• PROVIDED DATA
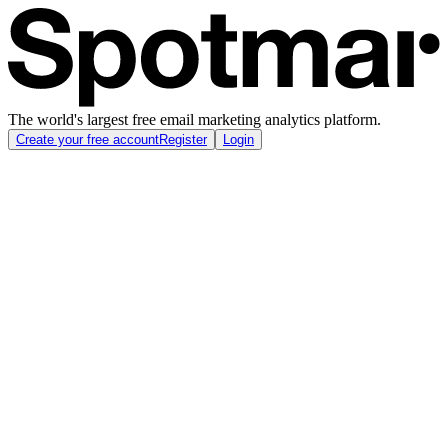
The world's largest free email marketing analytics platform.
Create your free account
Register
Login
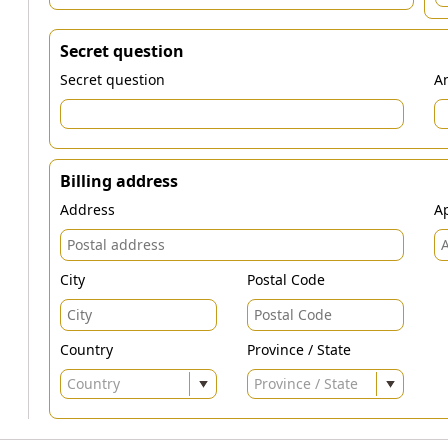
Secret question
Secret question
An
Billing address
Address
Ap
City
Postal Code
Country
Province / State
Country
Province / State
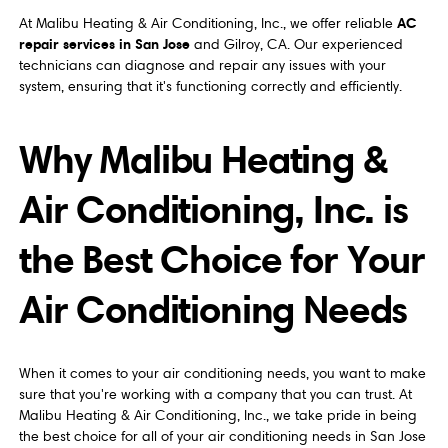
AC
At Malibu Heating & Air Conditioning, Inc., we offer reliable
repair services in San Jose
and Gilroy, CA. Our experienced
technicians can diagnose and repair any issues with your
system, ensuring that it's functioning correctly and efficiently.
Why Malibu Heating &
Air Conditioning, Inc. is
the Best Choice for Your
Air Conditioning Needs
When it comes to your air conditioning needs, you want to make
sure that you're working with a company that you can trust. At
Malibu Heating & Air Conditioning, Inc., we take pride in being
the best choice for all of your air conditioning needs in San Jose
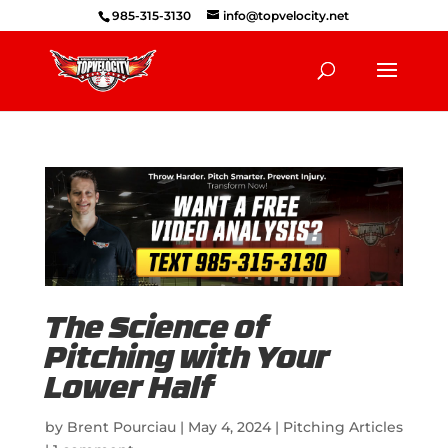
985-315-3130
info@topvelocity.net
The Science of
Pitching with Your
Lower Half
by
Brent Pourciau
|
May 4, 2024
|
Pitching Articles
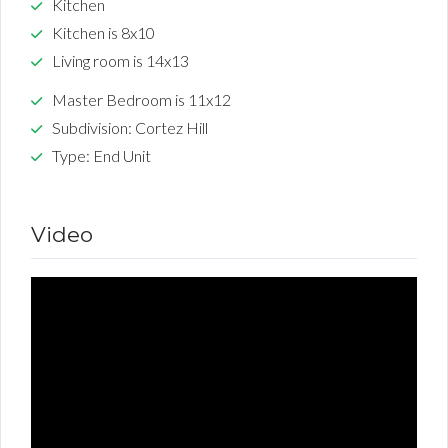
Kitchen
Kitchen is 8x10
Living room is 14x13
Master Bedroom is 11x12
Subdivision: Cortez Hill
Type: End Unit
Video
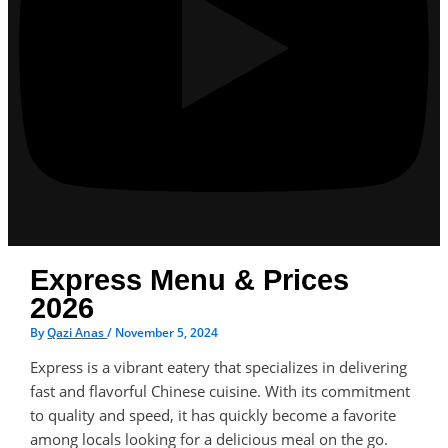
Express Menu & Prices
2026
By
Qazi Anas
/
November 5, 2024
Express is a vibrant eatery that specializes in delivering
fast and flavorful Chinese cuisine. With its commitment
to quality and speed, it has quickly become a favorite
among locals looking for a delicious meal on the go.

• PROBLEM DESCRIPTION
Go through the entries above and pull out each line with "Pitching" in it.

• EXERCISE RESPONSE
Pitching with Your
Pitching Articles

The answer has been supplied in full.